Biden has repeatedly warned Iran and its proxies not to escalate the conflict. Tehran officials have also declared they do not want to widen the war.
Iran likes “to be on the brink of a conflict without crossing that brink,” said Elisheva Machlis, senior lecturer of Middle East Studies at Bar-Ilan University. She told VOA that Iran is likely instructing its proxies not to create another front in the war but to cause just enough problems to draw the Israeli military’s attention away from Gaza.
With the potential for miscalculation, that strategy could backfire even if Tehran has no desire to get directly involved.
What happens next?
Both Israel and the U.S. have ruled out a return to a Hamas-controlled Gaza and largely agree that Israel will not govern the territory post-war. The allies differ on what happens next, with Washington insisting that the goal of the war cannot be only to defeat Hamas but must also be to work toward a two-state solution.
“At some point, what would make the most sense is for an effective and revitalized Palestinian Authority to have governance and ultimately security responsibility for Gaza,” Blinken told the Senate Appropriations Committee earlier this week.
Netanyahu’s office has released a statement saying the goal of the war is the elimination of Hamas and that “talk of decisions to hand over the Gaza Strip to the Palestinian Authority or any other party is a lie.”
Unlike Hamas, the Palestinian Authority recognizes Israel and supports a two-state solution. Plagued by corruption and deeply unpopular with its own people in the West Bank, it has declared no interest in assuming power in Gaza on the back of an Israeli military victory.
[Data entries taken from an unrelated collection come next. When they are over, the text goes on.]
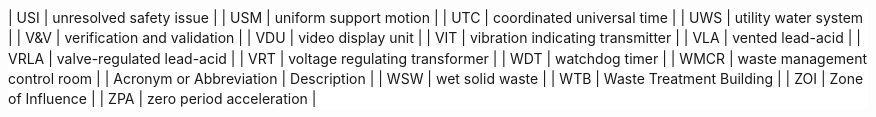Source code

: | USI                          | unresolved safety issue                                      |
| USM                          | uniform support motion                                       |
| UTC                          | coordinated universal time                                   |
| UWS                          | utility water system                                         |
| V&V                          | verification and validation                                  |
| VDU                          | video display unit                                           |
| VIT                          | vibration indicating transmitter                             |
| VLA                          | vented lead-acid                                             |
| VRLA                         | valve-regulated lead-acid                                    |
| VRT                          | voltage regulating transformer                               |
| WDT                          | watchdog timer                                               |
| WMCR                         | waste management control room                                |
| Acronym or      Abbreviation | Description                                                  |
| WSW                          | wet solid waste                                              |
| WTB                          | Waste Treatment Building                                     |
| ZOI                          | Zone of Influence                                            |
| ZPA                          | zero period acceleration                                     |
Blinken promised to talk to partners about “what will happen once Hamas is defeated,” beginning with the Saturday summit in Amman. At his Senate hearing, Blinken said if a permanent solution to Gaza cannot be achieved in one step, there are “other temporary arrangements” involving countries in the region and international agencies to provide security and governance.
In Amman, Blinken will discuss the “critical importance” of having a unified governance in Gaza and the West Bank and putting the foundation in place for a “very serious” process that will lead to a two-state solution, the senior administration official said.
Kristian Coates Ulrichsen, fellow for the Middle East at the Baker Institute, said there is also a need to ensure there is no further radicalization and empowerment of extremists across the region.
“There will be a need for Arab states to take the lead in trying to devise some sort of policy response which can tackle the underlying issues as well as the most immediate ones which prompted this attack on October 7,” he told VOA.
Hamas has cited Israel’s decades-long occupation of the West Bank, Israeli police raids on Al-Aqsa Mosque in Jerusalem, and the detention of thousands of Palestinians in Israeli jails as motivation for its attack.
Securing a pause in fighting will be the first challenge to both the administration’s short-term goal of protecting Palestinian civilians and the longer-term aim of working toward a lasting peace in the region.
In what may be the clearest signal on the U.S. position on Arab demands for an indefinite cease-fire, the senior administration official said it “depends on the Israelis feeling secure” that something like Hamas’ October 7 massacre cannot happen again.